Further diagnostics are important to find out the cause of the murmur and determine whether treatment is needed. Usually this requires referral to a specialist cardiologist, or a vet with a certificate or particular interest in cardiology. They will assess your pet and discuss a plan with you, but investigation is likely to include some or all of the following:
Often called an echo, this is an ultrasound scan of the heart. It allows direct visualisation of the chambers and valves that make up the heart, along with measurement of the contractility, blood flow and valve function.
An echo is performed with the animal awake or under light sedation. It requires some hair to be clipped from the chest but is not painful. Your pet will be asked to lie on a cushioned table in a dark room; it is not uncommon for pets to fall asleep during the scan!
Blood pressure is closely linked to the heart's activity. Heart disease can cause low blood pressure, or abnormally high blood pressure if the body is compensating for changes. If untreated this can cause damage to other organs.
An ECG is an electrical trace of the heart's activity. It is recorded over a few minutes and shows any rhythm disturbances (known as arrhythmias). Some arrhythmias are audible as an irregular heartbeat; however, some are subtle and only identifiable on an ECG.
If the heart is not pumping blood around the body effectively, fluid can build-up in or around the lungs. Ultrasound is not good at examining the lungs so an x-ray may be recommended.
General blood tests
Blood tests are a general screen and can identify underlying diseases or organ damage.
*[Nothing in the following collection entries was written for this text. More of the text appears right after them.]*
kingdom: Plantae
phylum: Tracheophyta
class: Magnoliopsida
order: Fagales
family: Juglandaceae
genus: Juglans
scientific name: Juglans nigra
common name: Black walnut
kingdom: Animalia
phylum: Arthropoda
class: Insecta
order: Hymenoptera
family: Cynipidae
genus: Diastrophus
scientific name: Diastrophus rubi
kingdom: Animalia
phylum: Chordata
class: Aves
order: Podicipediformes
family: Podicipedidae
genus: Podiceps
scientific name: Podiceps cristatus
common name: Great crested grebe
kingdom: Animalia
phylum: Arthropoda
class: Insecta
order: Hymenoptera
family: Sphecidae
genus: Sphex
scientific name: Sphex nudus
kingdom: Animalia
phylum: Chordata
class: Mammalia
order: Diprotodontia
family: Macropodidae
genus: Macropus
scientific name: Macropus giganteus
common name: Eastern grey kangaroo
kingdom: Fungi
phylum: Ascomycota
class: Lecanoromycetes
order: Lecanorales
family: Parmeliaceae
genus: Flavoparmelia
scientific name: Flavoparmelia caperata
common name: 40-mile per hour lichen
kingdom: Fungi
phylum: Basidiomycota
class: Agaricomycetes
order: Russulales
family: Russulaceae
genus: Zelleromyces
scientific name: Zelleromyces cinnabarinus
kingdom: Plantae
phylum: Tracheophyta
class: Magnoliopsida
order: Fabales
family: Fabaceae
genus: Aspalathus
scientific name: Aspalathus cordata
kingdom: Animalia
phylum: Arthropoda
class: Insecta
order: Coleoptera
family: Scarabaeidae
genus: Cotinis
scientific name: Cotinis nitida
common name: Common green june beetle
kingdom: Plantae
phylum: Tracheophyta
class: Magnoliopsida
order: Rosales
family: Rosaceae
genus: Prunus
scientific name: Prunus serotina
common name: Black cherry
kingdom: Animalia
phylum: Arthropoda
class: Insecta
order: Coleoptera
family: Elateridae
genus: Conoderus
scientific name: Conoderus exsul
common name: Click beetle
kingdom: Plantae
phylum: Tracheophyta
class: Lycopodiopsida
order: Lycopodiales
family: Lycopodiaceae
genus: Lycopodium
Checking organ function may be recommended before starting some medications.
Once the cardiologist has completed the diagnostic tests, they will be able to explain the changes present in your pet's heart, whether treatment is required, and advise you of the expected progression of any disease present.
Please note that the content made available on this webpage is for general information purposes only. Whilst we try to ensure that at the time of writing all material is up to date and reflects industry standards, we make no representation, warranties or guarantees that the information made available is up to date, accurate or complete. Any reliance placed by yourselves is done so at your own risk.